For those who were unfamiliar with the phrase, as I was, Oxford defines "passé" as "no-longer fashionable; out of date." By asking Cortman whether he believes the precedent set by Everson holds, and subtly confirming that she believes it does, I think Justice Ginsberg is signaling her intention to Dissent, eventually becoming one of the two Justices in the minority of the final decision.
-
Do you think that that is the proper way to analyze this question?
In providing Cortman the opportunity to directly refute Justice Sotomayor's reasoning, I believe Justice Alito is revealing that he is part of the majority that will come to decide in favor of Trinity Lutheran.
-
That's a history that's even longer than the Locke history.
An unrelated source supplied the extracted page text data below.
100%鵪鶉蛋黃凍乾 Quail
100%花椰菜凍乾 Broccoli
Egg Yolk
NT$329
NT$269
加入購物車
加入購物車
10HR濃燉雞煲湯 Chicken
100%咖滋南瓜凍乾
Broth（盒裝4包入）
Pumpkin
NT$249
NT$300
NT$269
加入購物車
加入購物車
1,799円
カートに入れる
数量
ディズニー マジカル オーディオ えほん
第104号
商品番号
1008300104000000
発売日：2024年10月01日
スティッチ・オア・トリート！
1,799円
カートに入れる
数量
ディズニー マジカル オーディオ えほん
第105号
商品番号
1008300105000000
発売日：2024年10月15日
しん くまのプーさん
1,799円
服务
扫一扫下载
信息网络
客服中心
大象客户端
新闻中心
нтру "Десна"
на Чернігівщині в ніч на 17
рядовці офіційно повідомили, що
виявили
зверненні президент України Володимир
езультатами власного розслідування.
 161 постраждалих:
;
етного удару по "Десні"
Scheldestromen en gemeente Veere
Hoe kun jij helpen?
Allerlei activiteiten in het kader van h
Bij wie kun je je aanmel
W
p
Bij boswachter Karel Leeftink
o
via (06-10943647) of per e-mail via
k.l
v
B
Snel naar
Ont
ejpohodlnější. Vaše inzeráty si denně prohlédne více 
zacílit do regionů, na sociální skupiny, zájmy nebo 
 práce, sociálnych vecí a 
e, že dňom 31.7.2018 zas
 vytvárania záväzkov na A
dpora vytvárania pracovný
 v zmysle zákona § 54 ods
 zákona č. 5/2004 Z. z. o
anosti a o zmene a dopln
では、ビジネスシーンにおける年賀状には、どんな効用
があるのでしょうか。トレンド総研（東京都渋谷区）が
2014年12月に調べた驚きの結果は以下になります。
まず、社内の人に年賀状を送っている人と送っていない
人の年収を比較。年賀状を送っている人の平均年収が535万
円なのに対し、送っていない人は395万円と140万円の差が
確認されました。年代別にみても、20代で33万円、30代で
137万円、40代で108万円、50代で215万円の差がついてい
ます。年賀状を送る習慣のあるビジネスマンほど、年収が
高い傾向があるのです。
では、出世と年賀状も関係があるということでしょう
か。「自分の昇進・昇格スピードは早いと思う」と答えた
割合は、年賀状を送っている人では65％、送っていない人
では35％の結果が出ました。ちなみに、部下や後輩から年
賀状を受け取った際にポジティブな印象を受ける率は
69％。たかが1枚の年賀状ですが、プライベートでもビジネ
Although I wasn't feeling sure beforehand, this moment from Justice Sotomayor fortified my notion that she was the second dissenting Justice in this case. Just as Ginsberg did, she chose to utilize the Stare Decisis method of decision making, and asserts here that the older a legal precedent that has been set is, the more firmly it holds as an establishment of proper interpretation of law. This solififies her argument that follows, that as a country we should not fund religious places of worship.